Mr. Calhamer (pronounced CAL-uh-mur) conceived Diplomacy at Harvard in the mid-1950s, and from the start its object was simple: to achieve world domination in as many hours (or days, or even years) as it takes.

Released commercially in 1959, Diplomacy has sold more than 300,000 copies. It was reported to have been a favorite game of Henry Kissinger; John F. Kennedy and Walter Cronkite were also said to enjoy it. In 1984 it was named to Games magazine's Hall of Fame, alongside stalwarts like Monopoly, Clue and Scrabble.

Over the years, Diplomacy — "Dip" to its most fervent adherents — has inspired a welter of fanzines, international tournaments and, most recently, online competitions.

Diplomacy plays out on a map of pre-World War I Europe, with each player — it is ideally suited to seven — representing one of the Great Powers of the age: England, France, Germany, Italy, Austria-Hungary, Russia and Turkey.

The game ends when a player wins by capturing 18 of the board's 34 strategic "supply centers," or when all players still standing agree that they are simply too bleary-eyed and cranky to continue.

Unlike many board games, Diplomacy leaves nothing to chance: there are no dice to roll (as in the comparable board game Risk, which relies on armies to conquer the world), no cards to shuffle (ditto), no pointers to spin. Instead it relies on strategy, cunning and above all verbal prowess.

In each of the game's compulsory negotiation periods, which involve whispering furtively in corners while simultaneously routing eavesdroppers, players in weaker positions band together against those in stronger ones.

What emerges from these sessions, which govern the moves on the board, is a world of quicksilver alliances: joint military campaigns are planned; deals are made, then abrogated, and new agreements arise to take their place. Foe is friend and friend is foe, and it is seldom possible to tell the two apart.

In short, Diplomacy rewards all manner of mendacity: spying, lying, bribery, rumor mongering, psychological manipulation, outright intimidation, betrayal, vengeance and backstabbing (the use of actual cutlery is discouraged).

It also rewards staying power. A typical game lasts at least six hours, and 16-hour games are far from unknown. In Diplomacy-by-mail, a version for far-flung players first popularized in the early 1960s, a single game can unspool over years.
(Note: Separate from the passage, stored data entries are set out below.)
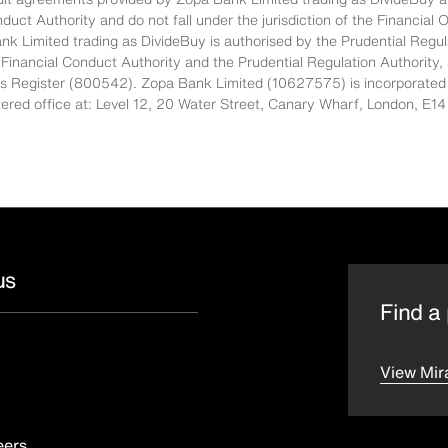
nduct Authority and do not fall under the jurisdiction of the Financi
nk Limited trading as DivideBuy is authorised by the Prudential Regul
 Financial Conduct Authority and the Prudential Regulation Authority,
es Register (800542). Zopa Bank Limited (10627575) is incorporated
stered office at: Level 12, 20 Water Street, Canary Wharf, London, 
us
Find a 
View Mir
eers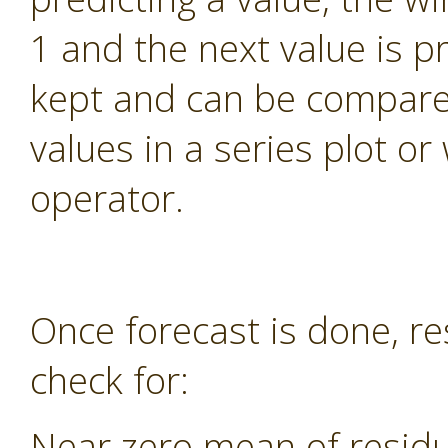
1 and the next value is pr
kept and can be compared
values in a series plot o
operator.
Once forecast is done, re
check for:
Near zero mean of residu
Mr. Calhamer was an honored guest at many Diplomacy tournaments, at which he was by all accounts a good player but not a great one — he was apparently too kindly to succeed at his own game. The rest of the time he lived quietly in La Grange Park, a Chicago suburb, where he worked as a letter carrier while tinkering with other games, all unproduced.
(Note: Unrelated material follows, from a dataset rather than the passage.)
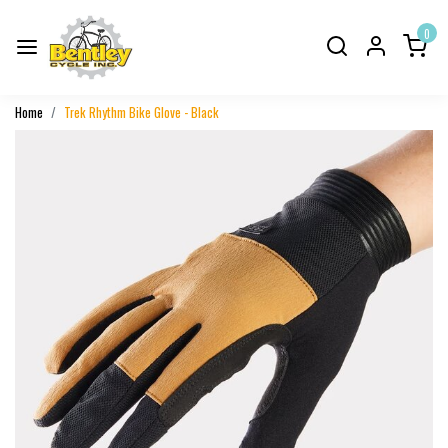
0
Home
Trek Rhythm Bike Glove - Black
Allan Brian Calhamer was born on Dec. 7, 1931, in Hinsdale, Ill., and reared in La Grange Park; his mother was a teacher and his father an engineer.

As a boy, exploring the attic of the family home, Allan encountered a book of old maps and was captivated. On its pages, the past really was a foreign country, with evocative names — Livonia, Courland, the Ottoman Empire — that conjured a distant era. From that book, Mr. Calhamer said long afterward, Diplomacy would spring.

At Harvard, from which he graduated cum laude in 1953, the young Mr. Calhamer studied European history with Sidney Bradshaw Fay. Reading Professor Fay's seminal 1928 book, "The Origins of the World War," about back-room intrigue among the Great Powers, he thought, as he later recalled, "What a board game that would make!"